According to Gartner, worldwide spending on sovereign cloud infrastructure will hit $80bn in 2026, up 36% from 2025.
At a recent media briefing held at IBM’s London offices and attended by TelecomTV, representatives from Red Hat and several of its partners outlined the importance of sovereignty to enterprises in key European markets (France, Germany, Italy, the Netherlands and the UK), especially when it comes to AI.
Red Hat, which defines sovereignty as the ability to maintain control over choices, policies and AI systems, also shared the results of a recent survey it had conducted about sovereignty.
According to the results of the survey, which was carried out by Censuswide on behalf of Red Hat, 67% of UK IT leaders have developed an AI exit strategy in case their primary AI provider restricts access to services, while 45% of organisations surveyed by Red Hat said having full end-to-end control over data remains a “work in progress”.
Red Hat has long been a proponent of open source and, according to the company, adopting an open-source approach to cloud and AI can be of benefit to organisations looking to take control of their technology because it makes switching providers easier, giving enterprises and governments more control.
The survey found that 89% of respondents were in favour of policy and regulation that would mandate open-source principles for AI sovereignty, with 80% seeing it as providing greater control, and 87% noting it provides greater transparency and easier auditability.
One of the speakers at the briefing was Dan Sinclair from Accenture who argued that sovereignty should not just be thought of as residency – i.e. where data is stored geographically – but should also be thought of in terms of capability.
He said: “It is the capability to choose the best model, the capability to audit all the decisions that your agents are making at any given time but also the ability to have a kill switch to stop malware or bad actors, or agents not working as they should.”
He noted that Europe has a good track record with sovereignty when it comes to data, particularly in regulated sectors, such as financial services or healthcare.
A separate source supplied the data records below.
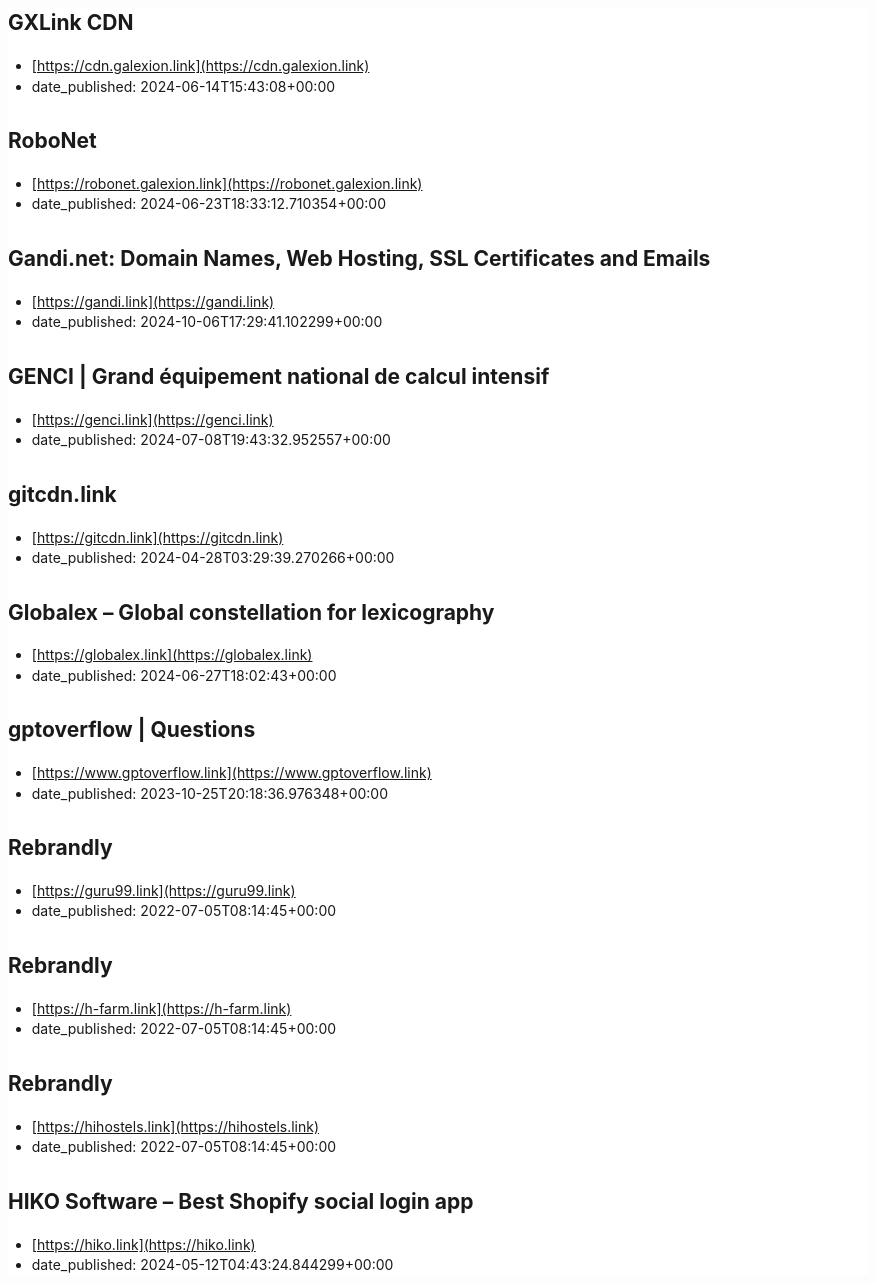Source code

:  ## GXLink CDN
 - [https://cdn.galexion.link](https://cdn.galexion.link)
 - date_published: 2024-06-14T15:43:08+00:00

 ## RoboNet
 - [https://robonet.galexion.link](https://robonet.galexion.link)
 - date_published: 2024-06-23T18:33:12.710354+00:00

 ## Gandi.net: Domain Names, Web Hosting, SSL Certificates and Emails
 - [https://gandi.link](https://gandi.link)
 - date_published: 2024-10-06T17:29:41.102299+00:00

 ## GENCI | Grand équipement national de calcul intensif
 - [https://genci.link](https://genci.link)
 - date_published: 2024-07-08T19:43:32.952557+00:00

 ## gitcdn.link
 - [https://gitcdn.link](https://gitcdn.link)
 - date_published: 2024-04-28T03:29:39.270266+00:00

 ## Globalex – Global constellation for lexicography
 - [https://globalex.link](https://globalex.link)
 - date_published: 2024-06-27T18:02:43+00:00

 ## gptoverflow | Questions
 - [https://www.gptoverflow.link](https://www.gptoverflow.link)
 - date_published: 2023-10-25T20:18:36.976348+00:00

 ## Rebrandly
 - [https://guru99.link](https://guru99.link)
 - date_published: 2022-07-05T08:14:45+00:00

 ## Rebrandly
 - [https://h-farm.link](https://h-farm.link)
 - date_published: 2022-07-05T08:14:45+00:00

 ## Rebrandly
 - [https://hihostels.link](https://hihostels.link)
 - date_published: 2022-07-05T08:14:45+00:00

 ## HIKO Software – Best Shopify social login app
 - [https://hiko.link](https://hiko.link)
 - date_published: 2024-05-12T04:43:24.844299+00:00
But it is the question of model sovereignty – control over which large language model (LLM) is being used as opposed to being locked into just one model – where open source really flourishes, as it allows users to switch more easily.
“We can learn a lot of lessons from public cloud adoption. We’ve seen what happens when organisations are locked into specific providers. We are so early in the cycle [of AI] that enterprises can’t afford to make large-scale bets on just one provider because the market is moving so quickly.”
For Francesco Giannoccaro, head of hosting at the UK Health Security Agency, AI sovereignty is built around issues of trust.
“Firstly, there is a question of whether you can trust an AI itself,” he explained. “That means understanding the quality of the models – how have these been evaluated, how they perform on a specific domain, and can I inspect and tune those models properly? This is where open models are especially valuable because it helps make models more cost effective and provides transparency.
“The second question is whether I can trust the wider platform built around the model – where is this being hosted and does it protect data integrity, security and confidentiality from both input and output?”